Science and racism

This is an archived article that was published on sltrib.com in 2013, and information in the article may be outdated. It is provided only for personal research purposes and may not be reprinted.

By calvin r petersen

A recent study from the Heritage Foundation, a right-wing "think tank," estimated that providing illegal immigrants with a path to citizenship will cost the nation trillions of dollars. The study says that immigrants, lacking the intelligence (as estimated from IQ scores) to assimilate into the American middle class, will consume far more in public services than they contribute in taxes.

The principal author of the study, a 2009 Harvard professor in public policy named Jason Richwine, was forced to resign because of the firestorm created by this and related comments. However, both Richwine and Heritage continue to stand by their contentions, although the Congressional Budget Office has estimated citizenship will actually be an economic boon.

This is but the latest chapter in a long history of misusing science for declaring minorities and others inferior and subjecting them to stereotyping, unequal treatment, lack of opportunity and other forms of abuse, sometimes including sterilization or extermination. Yet, human beings differ on a multitude of traits; might not some subgroups be inherently smarter or less capable than others?

This is not a simple question. Those who believe it to be true point to differences in IQ scores, with those of Jewish descent generally at the top, followed by Asians and northern Europeans, with Mexican-Americans, American Indians and African Americans at the bottom. However, group differences on measures of aptitude and intelligence can be very misleading.

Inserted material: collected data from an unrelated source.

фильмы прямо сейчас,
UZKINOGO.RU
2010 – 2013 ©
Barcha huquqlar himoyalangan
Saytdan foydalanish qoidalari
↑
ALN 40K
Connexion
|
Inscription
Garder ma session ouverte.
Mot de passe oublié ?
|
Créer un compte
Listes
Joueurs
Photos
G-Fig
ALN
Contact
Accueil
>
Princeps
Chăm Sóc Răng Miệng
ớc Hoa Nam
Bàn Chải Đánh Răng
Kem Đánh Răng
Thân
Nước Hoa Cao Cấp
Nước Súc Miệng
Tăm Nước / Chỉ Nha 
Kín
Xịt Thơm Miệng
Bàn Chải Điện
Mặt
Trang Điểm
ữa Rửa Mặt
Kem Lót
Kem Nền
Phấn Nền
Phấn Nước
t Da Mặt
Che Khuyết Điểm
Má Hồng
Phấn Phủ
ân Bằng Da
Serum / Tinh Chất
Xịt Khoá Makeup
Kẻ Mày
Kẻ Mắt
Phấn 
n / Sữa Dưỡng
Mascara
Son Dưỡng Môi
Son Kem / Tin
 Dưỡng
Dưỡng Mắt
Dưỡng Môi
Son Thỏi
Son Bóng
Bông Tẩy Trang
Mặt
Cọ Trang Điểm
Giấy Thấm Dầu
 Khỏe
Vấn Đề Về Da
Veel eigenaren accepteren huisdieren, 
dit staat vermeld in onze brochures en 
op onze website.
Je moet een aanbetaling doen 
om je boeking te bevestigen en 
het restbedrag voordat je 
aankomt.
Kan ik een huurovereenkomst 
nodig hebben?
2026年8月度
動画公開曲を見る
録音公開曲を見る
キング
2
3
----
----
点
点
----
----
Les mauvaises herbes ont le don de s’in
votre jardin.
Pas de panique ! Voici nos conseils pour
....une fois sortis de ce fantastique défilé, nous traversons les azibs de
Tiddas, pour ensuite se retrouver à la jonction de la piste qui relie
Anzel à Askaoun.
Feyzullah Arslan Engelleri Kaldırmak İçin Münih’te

For example, there is extensive evidence (including SAT scores) to support the common wisdom that men are superior to women in math and science; whereas, the genders are reversed on verbal skills.

I first encountered this "female handicap" years ago in an undergraduate physics course in which the professor announced that grades would be based on gender norms because many otherwise excellent female students would fail if they had to compete against the males.

In 2005, Harvard president and former Secretary of the Treasury Lawrence Summers addressed the gender disparity in discussing the under-representation of women in tenured faculty positions at top science and engineering institutions, suggesting that it might be due to differences in "intrinsic aptitude."

His comments set off a heated national debate on the relative influences of nature and nurture, critics pointing out that gender differences in math performance largely disappear in Scandinavian countries, and girls actually do better than boys in Iceland (where their verbal advantage also increases).

These countries also top the world on measures of gender equality, strongly suggesting that possessing a Y-chromosome provides no intrinsic advantage.

What we see here is an illustration of why it makes so little sense to attribute gender, racial or ethnic population differences on IQ or aptitude measures to genetics.

Beginning prenatally, genes interact so pervasively with environment that population scientist Paul Ehrlich has described the problem of separating the influence of nature from nurture as akin to trying to decide whether height or width is more important in determining the area of a rectangle!

There is also now considerable debate as to whether "race" is even a useful scientific concept. As the human genome has become better understood, it is now apparent that the genetic basis for the differences by which we make racial distinctions are arbitrary and minor in comparison to all that we have in common.

It would seem that Thomas Jefferson — an Enlightenment thinker who was also a slaveholder — was more correct than he knew when he penned the phrase "all men are created equal."

Calvin R Petersen is a retired psychologist who directed the development of one of the standard aptitude batteries (DLAB) used throughout the American military and has published in the fields of psychology, linguistics, computer simulation and the history of ideas.